I finally make it under the stone archway that signals the village. It’s designed to look like a European enclave, all stone streets and storybook architecture. It really just looks like an abandoned fairy tale.

When Graham and I first moved in, we walked to the village market together at dusk to buy a bottle of red wine. The memory itself has very little to offer—it was dark and we were holding hands—but what I remember is not the night itself, but the promise of the future contained in it, how I thought that we would do this again, perpetually: walk beneath the arches in the semidark, kiss in the stone corner of the vintage boutique, pretend we were a couple out of time. I remember saying, This is so magical. It’s like we’re somewhere else. It’s like Disneyland!

Now I drive beneath the arches and I think, We never came again. Not once. Graham works. We order everything in. If I ask him to go for a walk, he says, Are you kidding? Rich people don’t walk. Their shoes aren’t designed for it.

I get to the market and find handmade pasta, but the sauces are all wrong. There is a clerk beside me filling the shelves—a teenager with a constellation of zits from his ear to his throat.

“Excuse me?” I hold out the priciest pasta sauce. “Why is this so inexpensive? Is there something wrong with it?”

The attendant looks flummoxed, like he has never been asked such a question. “Uh . . . I’d have to ask.”

“Do you have anything more expensive?”

He blinks. “Uh . . . you could buy two?”

“You should make it from scratch.” A familiar woman approaches from farther down the aisle. I’ve probably seen her in the neighborhood.

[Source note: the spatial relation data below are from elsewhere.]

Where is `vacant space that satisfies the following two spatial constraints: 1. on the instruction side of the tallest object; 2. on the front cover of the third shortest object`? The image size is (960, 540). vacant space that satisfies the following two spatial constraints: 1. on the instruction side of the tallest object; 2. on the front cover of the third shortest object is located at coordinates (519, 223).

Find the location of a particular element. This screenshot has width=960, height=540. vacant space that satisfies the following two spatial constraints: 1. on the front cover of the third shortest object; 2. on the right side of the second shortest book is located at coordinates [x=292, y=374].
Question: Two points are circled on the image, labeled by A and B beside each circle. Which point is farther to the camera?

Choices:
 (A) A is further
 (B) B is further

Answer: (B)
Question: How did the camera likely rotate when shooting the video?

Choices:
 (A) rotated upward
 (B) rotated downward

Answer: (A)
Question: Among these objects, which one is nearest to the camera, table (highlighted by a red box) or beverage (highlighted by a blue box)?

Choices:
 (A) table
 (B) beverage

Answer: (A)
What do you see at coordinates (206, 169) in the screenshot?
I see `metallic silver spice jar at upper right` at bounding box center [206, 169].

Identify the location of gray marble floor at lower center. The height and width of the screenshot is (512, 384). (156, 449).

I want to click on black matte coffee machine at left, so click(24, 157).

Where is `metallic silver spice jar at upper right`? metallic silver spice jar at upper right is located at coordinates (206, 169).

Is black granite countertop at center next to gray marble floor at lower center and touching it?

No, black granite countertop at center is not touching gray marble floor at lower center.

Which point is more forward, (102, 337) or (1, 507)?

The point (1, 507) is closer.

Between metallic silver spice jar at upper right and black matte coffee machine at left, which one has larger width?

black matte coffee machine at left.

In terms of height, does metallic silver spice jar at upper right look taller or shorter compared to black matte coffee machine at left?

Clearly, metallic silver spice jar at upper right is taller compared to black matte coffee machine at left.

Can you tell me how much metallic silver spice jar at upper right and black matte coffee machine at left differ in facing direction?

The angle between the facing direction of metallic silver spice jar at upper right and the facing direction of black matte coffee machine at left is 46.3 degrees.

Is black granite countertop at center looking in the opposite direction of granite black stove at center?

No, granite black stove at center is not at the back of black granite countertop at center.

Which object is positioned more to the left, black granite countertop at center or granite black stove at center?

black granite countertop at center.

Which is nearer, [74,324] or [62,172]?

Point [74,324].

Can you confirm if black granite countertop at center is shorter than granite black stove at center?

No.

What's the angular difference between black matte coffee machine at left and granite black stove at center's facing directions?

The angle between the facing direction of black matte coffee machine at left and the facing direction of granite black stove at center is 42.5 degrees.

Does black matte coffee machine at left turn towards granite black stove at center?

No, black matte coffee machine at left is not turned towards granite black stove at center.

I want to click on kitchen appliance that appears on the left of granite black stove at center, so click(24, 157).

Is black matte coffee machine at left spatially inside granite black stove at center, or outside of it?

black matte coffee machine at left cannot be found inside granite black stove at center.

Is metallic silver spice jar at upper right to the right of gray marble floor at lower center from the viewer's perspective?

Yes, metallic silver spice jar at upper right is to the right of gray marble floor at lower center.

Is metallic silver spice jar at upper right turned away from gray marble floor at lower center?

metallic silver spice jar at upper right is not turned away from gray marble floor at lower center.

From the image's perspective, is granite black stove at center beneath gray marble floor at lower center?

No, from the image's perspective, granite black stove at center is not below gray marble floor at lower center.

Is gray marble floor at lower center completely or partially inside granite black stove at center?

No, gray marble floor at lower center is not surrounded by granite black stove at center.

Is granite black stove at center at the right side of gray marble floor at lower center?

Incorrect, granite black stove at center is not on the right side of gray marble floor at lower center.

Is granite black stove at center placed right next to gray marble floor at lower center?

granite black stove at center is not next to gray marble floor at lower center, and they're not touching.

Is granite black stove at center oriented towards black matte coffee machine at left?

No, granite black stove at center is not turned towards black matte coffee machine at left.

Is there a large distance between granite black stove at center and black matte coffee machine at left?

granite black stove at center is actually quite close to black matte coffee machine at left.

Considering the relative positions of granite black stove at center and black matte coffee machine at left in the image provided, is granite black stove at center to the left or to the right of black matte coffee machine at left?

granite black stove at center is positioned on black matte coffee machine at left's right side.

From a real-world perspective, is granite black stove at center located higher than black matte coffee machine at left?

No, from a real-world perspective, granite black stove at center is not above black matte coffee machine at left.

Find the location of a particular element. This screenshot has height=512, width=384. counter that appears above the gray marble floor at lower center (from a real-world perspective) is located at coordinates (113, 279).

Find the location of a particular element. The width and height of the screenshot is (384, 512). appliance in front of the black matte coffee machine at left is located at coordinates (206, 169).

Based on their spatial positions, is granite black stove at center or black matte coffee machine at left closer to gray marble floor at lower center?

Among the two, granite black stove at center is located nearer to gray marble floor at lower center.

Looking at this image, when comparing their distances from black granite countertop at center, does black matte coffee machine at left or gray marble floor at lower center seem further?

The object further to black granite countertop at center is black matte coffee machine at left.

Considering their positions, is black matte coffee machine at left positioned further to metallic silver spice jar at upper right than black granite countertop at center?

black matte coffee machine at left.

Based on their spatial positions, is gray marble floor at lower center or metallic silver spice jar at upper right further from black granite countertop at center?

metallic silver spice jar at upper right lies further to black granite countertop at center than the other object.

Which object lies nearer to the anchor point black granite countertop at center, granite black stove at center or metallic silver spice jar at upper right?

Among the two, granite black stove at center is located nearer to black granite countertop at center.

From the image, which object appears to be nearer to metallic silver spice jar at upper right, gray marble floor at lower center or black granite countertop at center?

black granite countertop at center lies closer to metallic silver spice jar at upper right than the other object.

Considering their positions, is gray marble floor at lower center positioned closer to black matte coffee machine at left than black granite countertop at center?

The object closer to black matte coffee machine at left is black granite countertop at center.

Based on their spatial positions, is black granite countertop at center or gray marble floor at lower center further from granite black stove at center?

I turn to face her. She has three necklaces around her neck, so I know she’s crazy. One is a star, one is a circle and one is a cactus. I’ve seen the star necklace before, but it’s a popular design.

“Me?” I can’t believe she’s talking to me. Her under-eye area is clogged with mascara dust. She has wrinkles but she is probably younger than me. She just doesn’t have a good doctor.

“It would be more expensive if you bought all the ingredients separately.” She crosses her arms. She carries a shopping basket, but it’s empty.

I set the pasta sauce back on the shelf, stamp my foot, throw up my hands. “I have no idea what’s in pasta sauce!” I say, like nobody does.

“I can help you”—she shifts her hip—“if you want.” She purses her chapped lips. Those three necklaces glitter with menace. But Graham would be so impressed if I made my own pasta sauce. Even more impressed if I had someone make it for me.

The corner of my Kelly bag is digging into my side, so I adjust it. “Oh, would you? I would so appreciate it.” She nods eagerly. I indicate my cart. “Would you mind? It’s so hard to carry a bag and push a cart.” I frown.

She hesitates, face closing. She doesn’t know what it’s like having to carry a Kelly bag everywhere. It’s not like I can just put it in the cart!